Records contained in a dataset

★ ★ ★ ★ ★ ★ ★

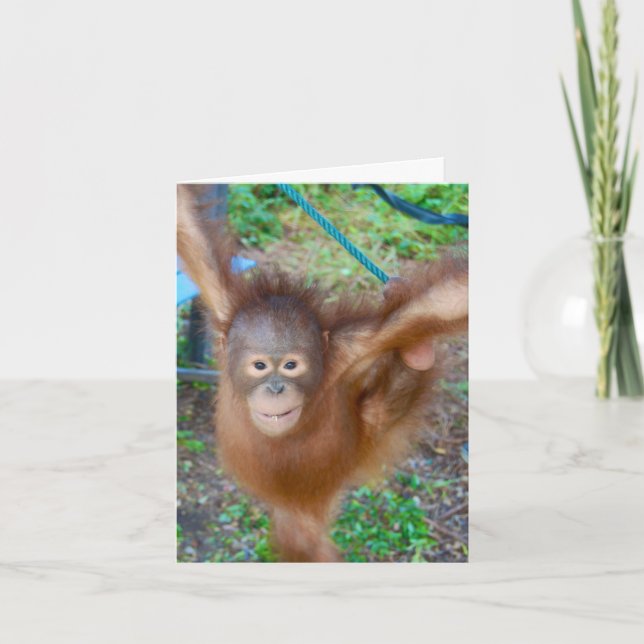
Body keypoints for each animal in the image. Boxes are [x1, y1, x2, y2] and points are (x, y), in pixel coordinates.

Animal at [177, 184, 468, 562]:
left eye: (291, 365)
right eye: (260, 366)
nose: (275, 388)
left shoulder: (354, 349)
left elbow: (444, 302)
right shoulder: (222, 304)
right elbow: (187, 225)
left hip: (354, 452)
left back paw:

★ ★ ★ ★ ★ ★ ★

How to complete this task: Transcribe all records verbatim and omit each image.

Task result:
Body keypoints for each animal in the image. Boxes are [x1, y1, x2, y2] and points are (x, y), in pixel coordinates.

Animal at [177, 184, 468, 562]:
left eye: (291, 365)
right eye: (260, 366)
nose: (275, 388)
left shoulder: (354, 349)
left elbow: (444, 302)
right shoulder: (222, 304)
right elbow: (187, 225)
left hip: (354, 452)
left back paw:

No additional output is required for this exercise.